● THE PROBLEM: For the data below, restate word for word only the lines from the line containing "Update rich, status: Backlog -> In review" through the line containing "Upgrade python modules", both ends included.

● AVAILABLE RECORDS:
◆ ◆ ◆ ◆ ◆
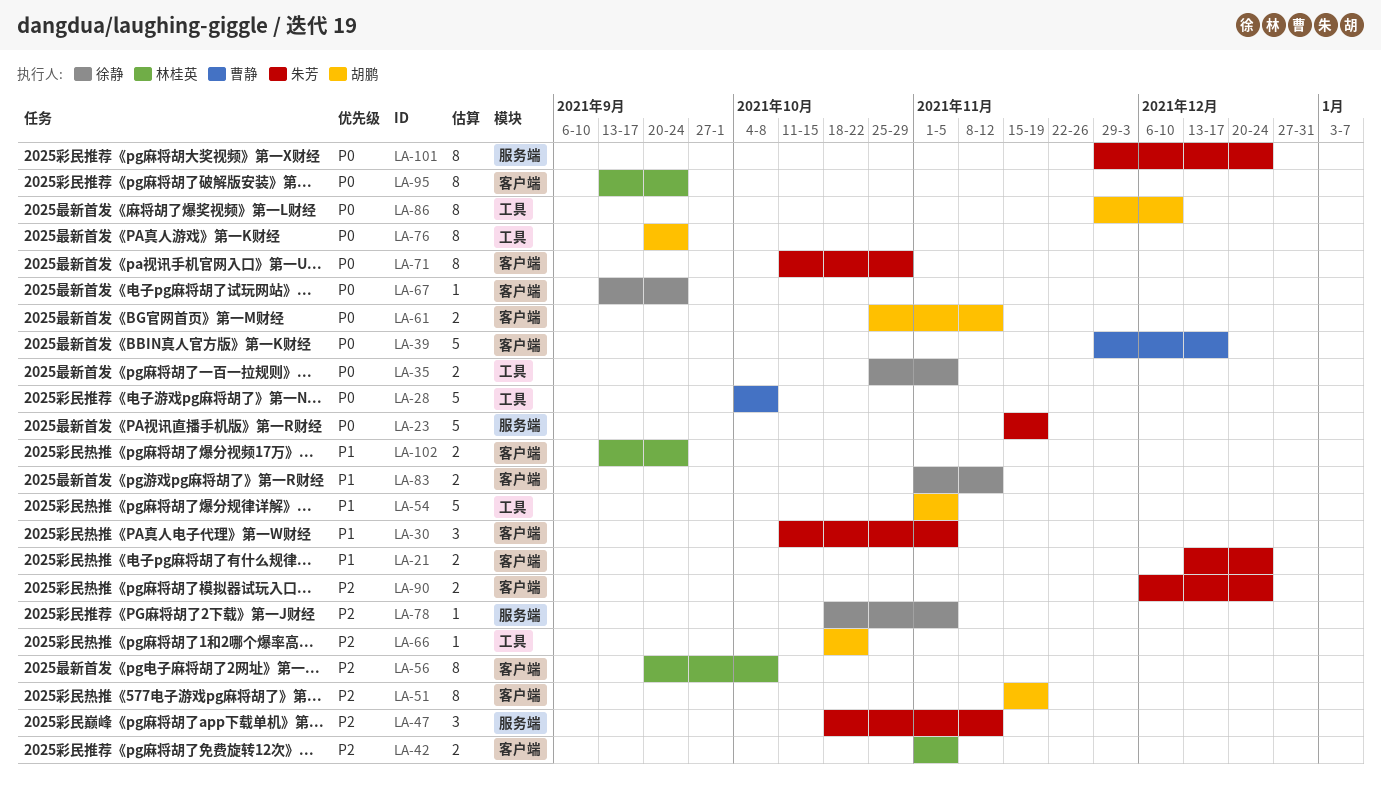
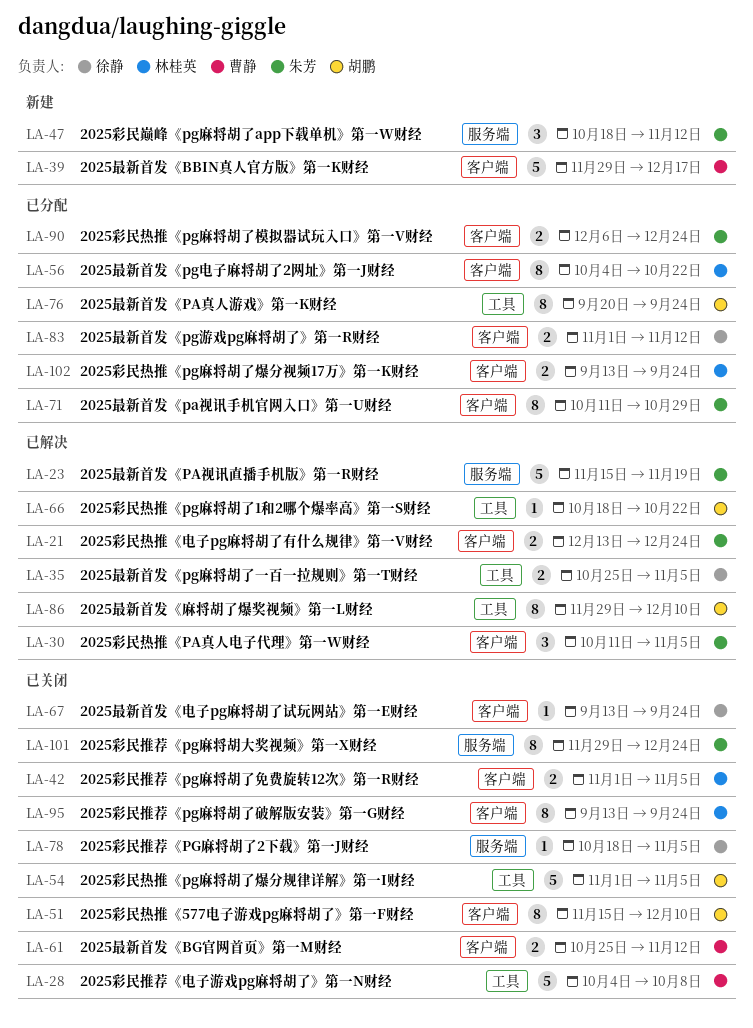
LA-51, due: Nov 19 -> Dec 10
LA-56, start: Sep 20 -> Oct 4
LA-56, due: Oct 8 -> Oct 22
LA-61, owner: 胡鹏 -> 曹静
◆ ◆ ◆ ◆ ◆
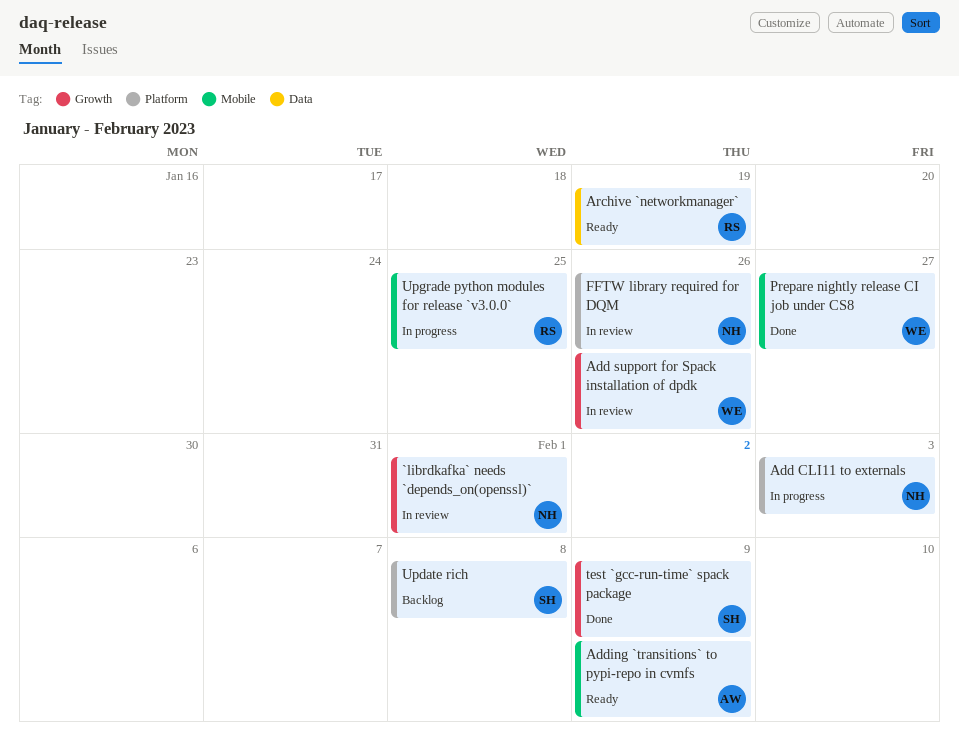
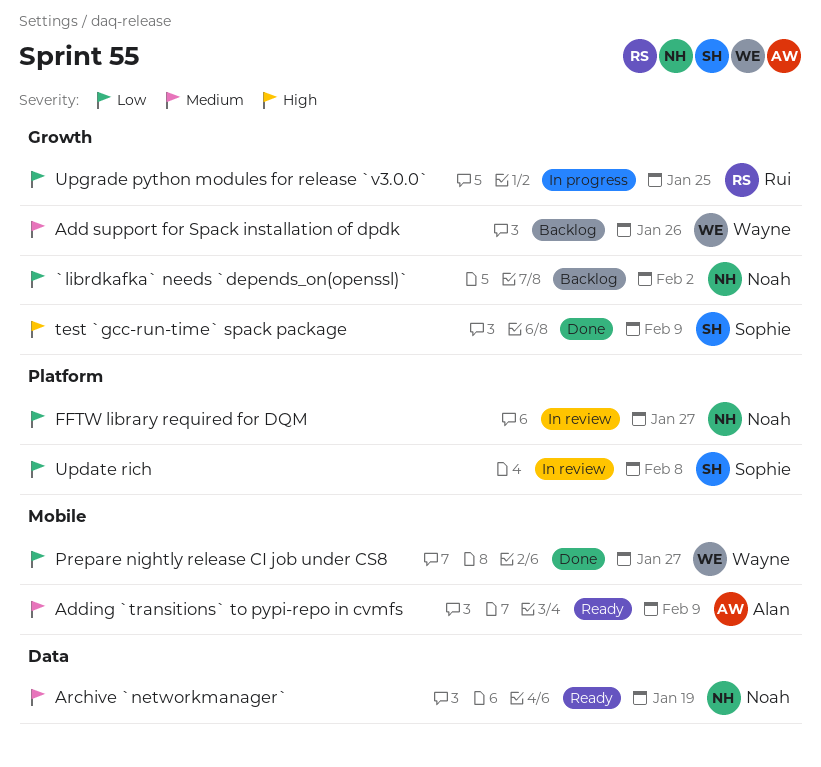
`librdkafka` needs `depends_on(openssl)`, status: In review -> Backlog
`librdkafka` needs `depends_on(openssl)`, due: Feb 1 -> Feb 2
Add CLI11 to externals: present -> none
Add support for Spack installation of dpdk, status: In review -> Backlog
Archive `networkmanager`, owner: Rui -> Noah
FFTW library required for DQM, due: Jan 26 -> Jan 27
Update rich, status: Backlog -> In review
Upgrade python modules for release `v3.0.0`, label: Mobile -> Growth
◆ ◆ ◆ ◆ ◆
● ANSWER TO THIS TASK:
Update rich, status: Backlog -> In review
Upgrade python modules for release `v3.0.0`, label: Mobile -> Growth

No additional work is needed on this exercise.